◆ Written exercise: Turn the lines below into a numbered list, leaving out any blank lines.

◆ Available records:
— START —
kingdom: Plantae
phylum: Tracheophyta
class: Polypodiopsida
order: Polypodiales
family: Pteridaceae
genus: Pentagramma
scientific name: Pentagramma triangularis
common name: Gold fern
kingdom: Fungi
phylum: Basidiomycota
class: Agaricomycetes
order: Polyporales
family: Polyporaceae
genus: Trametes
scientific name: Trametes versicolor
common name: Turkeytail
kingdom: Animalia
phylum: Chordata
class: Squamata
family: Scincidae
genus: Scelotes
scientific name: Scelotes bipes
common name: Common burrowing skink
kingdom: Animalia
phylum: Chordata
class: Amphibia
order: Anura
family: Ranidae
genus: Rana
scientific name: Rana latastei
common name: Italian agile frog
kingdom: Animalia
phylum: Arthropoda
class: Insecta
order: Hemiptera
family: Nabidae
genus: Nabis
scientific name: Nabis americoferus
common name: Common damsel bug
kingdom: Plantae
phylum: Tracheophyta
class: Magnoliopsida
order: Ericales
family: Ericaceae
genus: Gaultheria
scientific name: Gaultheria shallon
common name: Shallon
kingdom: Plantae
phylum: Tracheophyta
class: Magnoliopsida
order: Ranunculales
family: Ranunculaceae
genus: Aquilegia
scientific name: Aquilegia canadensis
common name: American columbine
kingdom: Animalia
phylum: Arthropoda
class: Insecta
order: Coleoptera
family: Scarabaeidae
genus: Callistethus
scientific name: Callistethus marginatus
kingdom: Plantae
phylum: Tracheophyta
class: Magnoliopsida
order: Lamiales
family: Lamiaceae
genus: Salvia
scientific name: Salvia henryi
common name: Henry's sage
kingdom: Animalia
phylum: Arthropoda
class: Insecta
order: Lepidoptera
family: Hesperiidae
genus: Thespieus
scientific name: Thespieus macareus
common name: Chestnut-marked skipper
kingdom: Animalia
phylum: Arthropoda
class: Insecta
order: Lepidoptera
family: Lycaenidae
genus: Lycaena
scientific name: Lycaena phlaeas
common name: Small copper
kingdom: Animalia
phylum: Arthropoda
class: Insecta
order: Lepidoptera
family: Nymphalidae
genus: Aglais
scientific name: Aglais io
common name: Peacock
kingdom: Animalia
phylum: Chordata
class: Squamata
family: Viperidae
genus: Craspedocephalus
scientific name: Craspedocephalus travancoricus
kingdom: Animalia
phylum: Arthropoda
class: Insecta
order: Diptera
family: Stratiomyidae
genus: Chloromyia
— END —
◆ Task answer:
1. kingdom: Plantae
2. phylum: Tracheophyta
3. class: Polypodiopsida
4. order: Polypodiales
5. family: Pteridaceae
6. genus: Pentagramma
7. scientific name: Pentagramma triangularis
8. common name: Gold fern
9. kingdom: Fungi
10. phylum: Basidiomycota
11. class: Agaricomycetes
12. order: Polyporales
13. family: Polyporaceae
14. genus: Trametes
15. scientific name: Trametes versicolor
16. common name: Turkeytail
17. kingdom: Animalia
18. phylum: Chordata
19. class: Squamata
20. family: Scincidae
21. genus: Scelotes
22. scientific name: Scelotes bipes
23. common name: Common burrowing skink
24. kingdom: Animalia
25. phylum: Chordata
26. class: Amphibia
27. order: Anura
28. family: Ranidae
29. genus: Rana
30. scientific name: Rana latastei
31. common name: Italian agile frog
32. kingdom: Animalia
33. phylum: Arthropoda
34. class: Insecta
35. order: Hemiptera
36. family: Nabidae
37. genus: Nabis
38. scientific name: Nabis americoferus
39. common name: Common damsel bug
40. kingdom: Plantae
41. phylum: Tracheophyta
42. class: Magnoliopsida
43. order: Ericales
44. family: Ericaceae
45. genus: Gaultheria
46. scientific name: Gaultheria shallon
47. common name: Shallon
48. kingdom: Plantae
49. phylum: Tracheophyta
50. class: Magnoliopsida
51. order: Ranunculales
52. family: Ranunculaceae
53. genus: Aquilegia
54. scientific name: Aquilegia canadensis
55. common name: American columbine
56. kingdom: Animalia
57. phylum: Arthropoda
58. class: Insecta
59. order: Coleoptera
60. family: Scarabaeidae
61. genus: Callistethus
62. scientific name: Callistethus marginatus
63. kingdom: Plantae
64. phylum: Tracheophyta
65. class: Magnoliopsida
66. order: Lamiales
67. family: Lamiaceae
68. genus: Salvia
69. scientific name: Salvia henryi
70. common name: Henry's sage
71. kingdom: Animalia
72. phylum: Arthropoda
73. class: Insecta
74. order: Lepidoptera
75. family: Hesperiidae
76. genus: Thespieus
77. scientific name: Thespieus macareus
78. common name: Chestnut-marked skipper
79. kingdom: Animalia
80. phylum: Arthropoda
81. class: Insecta
82. order: Lepidoptera
83. family: Lycaenidae
84. genus: Lycaena
85. scientific name: Lycaena phlaeas
86. common name: Small copper
87. kingdom: Animalia
88. phylum: Arthropoda
89. class: Insecta
90. order: Lepidoptera
91. family: Nymphalidae
92. genus: Aglais
93. scientific name: Aglais io
94. common name: Peacock
95. kingdom: Animalia
96. phylum: Chordata
97. class: Squamata
98. family: Viperidae
99. genus: Craspedocephalus
100. scientific name: Craspedocephalus travancoricus
101. kingdom: Animalia
102. phylum: Arthropoda
103. class: Insecta
104. order: Diptera
105. family: Stratiomyidae
106. genus: Chloromyia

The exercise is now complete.